> _The problem_
From the entries that follow, extract each line holding the string "thumb".

═════ Entries provided ═════

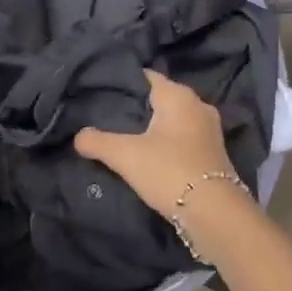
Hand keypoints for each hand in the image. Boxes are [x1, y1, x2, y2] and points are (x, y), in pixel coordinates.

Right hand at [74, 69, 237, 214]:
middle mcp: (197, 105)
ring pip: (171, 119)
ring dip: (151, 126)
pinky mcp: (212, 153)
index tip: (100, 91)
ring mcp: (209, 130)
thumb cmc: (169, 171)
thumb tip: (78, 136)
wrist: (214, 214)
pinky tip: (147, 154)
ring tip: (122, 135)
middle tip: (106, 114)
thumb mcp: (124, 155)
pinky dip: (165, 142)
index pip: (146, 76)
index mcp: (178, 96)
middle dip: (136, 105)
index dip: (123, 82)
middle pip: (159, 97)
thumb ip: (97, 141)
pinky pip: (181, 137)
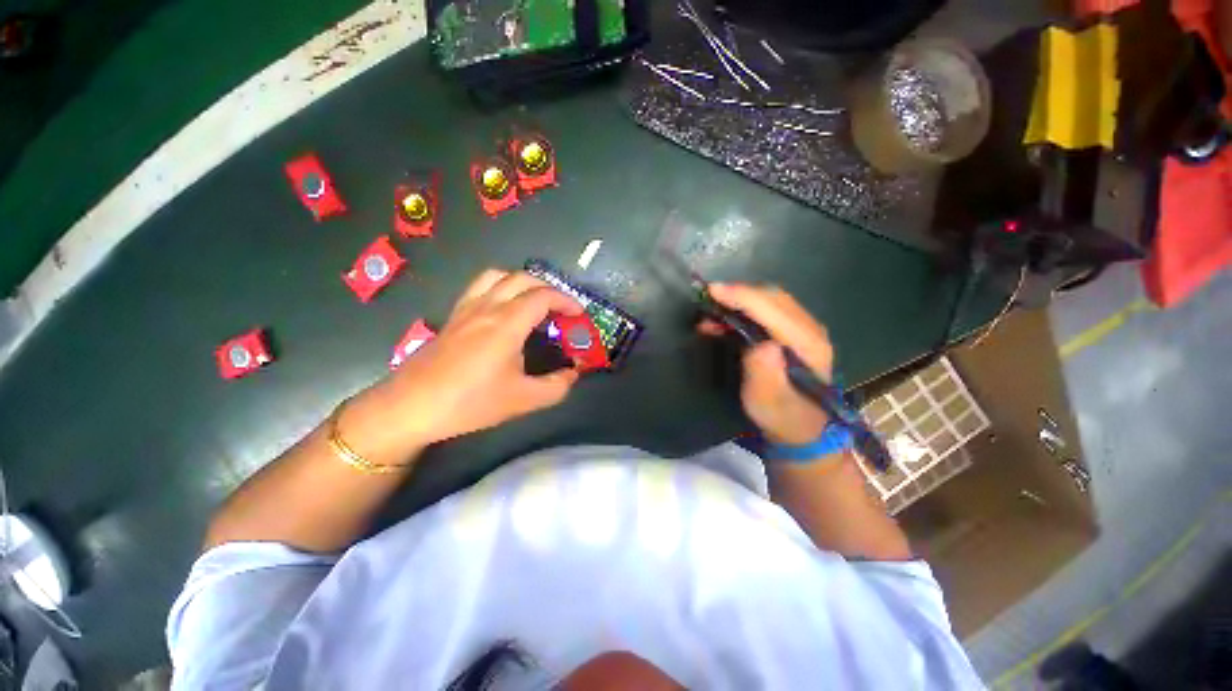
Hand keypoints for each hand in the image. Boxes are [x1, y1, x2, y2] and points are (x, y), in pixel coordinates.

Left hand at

═════
═════ Entries provided ═════

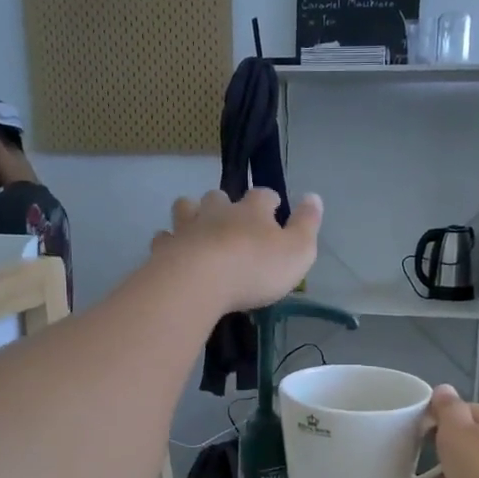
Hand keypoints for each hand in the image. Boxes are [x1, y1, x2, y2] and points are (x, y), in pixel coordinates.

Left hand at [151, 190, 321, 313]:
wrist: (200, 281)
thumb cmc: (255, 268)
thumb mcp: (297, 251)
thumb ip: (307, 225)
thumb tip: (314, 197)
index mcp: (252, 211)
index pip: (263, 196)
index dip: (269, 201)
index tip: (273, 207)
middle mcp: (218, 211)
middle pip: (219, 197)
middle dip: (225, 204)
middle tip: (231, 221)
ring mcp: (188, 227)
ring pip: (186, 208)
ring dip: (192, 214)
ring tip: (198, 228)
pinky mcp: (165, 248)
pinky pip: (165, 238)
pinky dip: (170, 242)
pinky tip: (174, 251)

═════

> _Problem solution_
thumb cmc: (169, 171)
thumb tip: (78, 136)
thumb mcp: (124, 155)
thumb ip: (97, 141)
thumb cmc: (255, 268)
thumb mcp: (297, 251)
thumb ip: (307, 225)
thumb tip: (314, 197)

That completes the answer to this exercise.